Now, don’t coddle your dog too much. They are allowed to have their own unique experiences, just keep watch and keep them safe.
Keep socialization experiences positive ones. Whether it is a quick introduction with your neighbor or attending a puppy play date, make sure things stay safe and positive.
One bad experience is hard to erase from any dog’s mind, always keep watch and protect your dog. It can seem like hard work at times, but you will have a much better-behaved dog on your hands if you do things right.
Don’t Force a Scared Dog
If there is ever a situation when your dog acts scared towards another animal, person, or place, don’t force them. Dachshunds have a special intuition that allows them to keep themselves guarded against others.
It may be just a new face to them. Allow them to make the decision to allow the friendly introduction or skip it.
Forcing your dachshund into a frightening situation will cause them to become skittish and defensive. They could develop harsh instincts like biting when they feel threatened, which is a big problem.
When they are actually threatened, they do need to defend themselves.
Reward a Good Experience
When a child does a good deed, like behaving in the grocery store, it is a great opportunity for the parent to reward the child. This will reinforce that good behavior going forward. Well, the same is true for your Dog.
Reward your pup for a good puppy play date experience. If they got along with the other dogs, give them a treat. This a positive behavior incentive to continue being an obedient dog.
Did you know that it can cost thousands of dollars in vet and behaviorist fees to fix the problems caused by a lack of early socialization?
Dachshunds have a unique disposition and a bold attitude. Here are some common traits to keep in mind when Socializing your Dachshund.
Always keep your Dachshund in a fenced in yard or tied to a lead to prevent them from wandering off. They are scent hounds, they follow their nose wherever it may lead.
Dachshunds are born hunters. They love to chase after other animals. Make sure they have a comfortable collar or body harness, proper license, and name tag (or microchip) to identify your dog.
Ruling the Roost:
Dachshunds are brave and feisty dogs. When raising a dachshund, you will learn that they follow some of your rules and maintain a few of their own.
Understand that some dachshunds believe they dominate over other dogs, no matter their size.
In the past, my husband and I had a large German Shepherd and two male dachshunds. My dachshund, Reno, had to be the one to eat his dinner first. Our Shepherd had to wait until Reno was finished with his meal before eating or he had to eat in a different room. Reno was the alpha dog, and he was the smallest of the bunch.
These dogs just love to dig. They will dig in the dirt, dig their blankets to make a comfy dog nest, dig the couch or chair to make a cozy napping spot. Dig, Dig, Dig!
Put down a blanket on their spot of the couch or chair to help prevent any rips in the furniture.
Fence up your beautiful flowers or vegetable gardens to protect them from backyard digging.
Note: Digging helps your dog’s nails stay trimmed down, so digging is actually good for them.
The dachshund breed was created to hunt.

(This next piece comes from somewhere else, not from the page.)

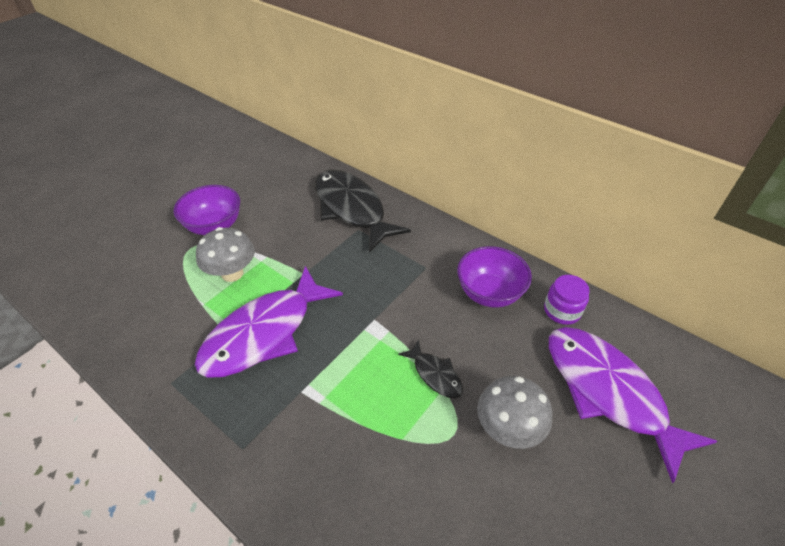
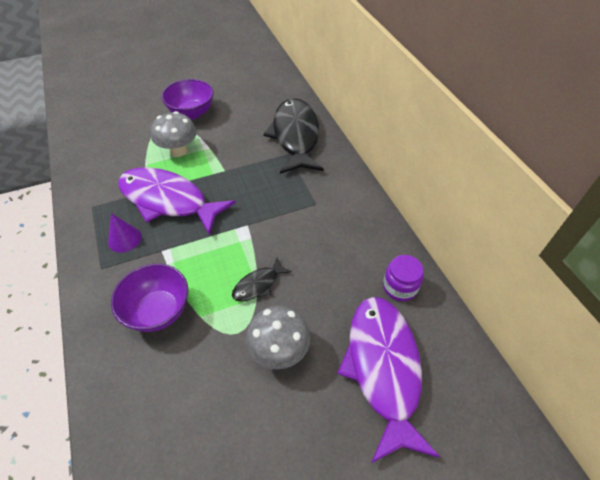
camera: 30 degrees right, 5 degrees up
purple fish [195,266,343,378] -> purple fish turned 45 degrees clockwise [118,167,236,236]
black fish [398,339,463,398] -> black fish turned 60 degrees clockwise [232,258,292,301]
purple bowl [457,246,532,308] -> purple bowl moved to [111,264,188,332]
none -> purple cone [108,213,142,253]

Chasing, digging, and barking are all part of that special heritage. When dachshunds are excited about something, they will bark!
They will bark when they are irritated or want more attention. They will also bark if the children are playing too rough, or when the husband refuses to do the dishes (true in my house).
To raise a well-behaved dachshund, it takes lots of love, care, and plenty of patience. If you work at being consistent with routines, you will have a well-established relationship with your dog.
Your doxie will love you no matter what. You will have frustrating days and you will have days when you can’t live without them. Cherish these special times of building a strong friendship with your furry companion. Time is precious, live life to the fullest each day.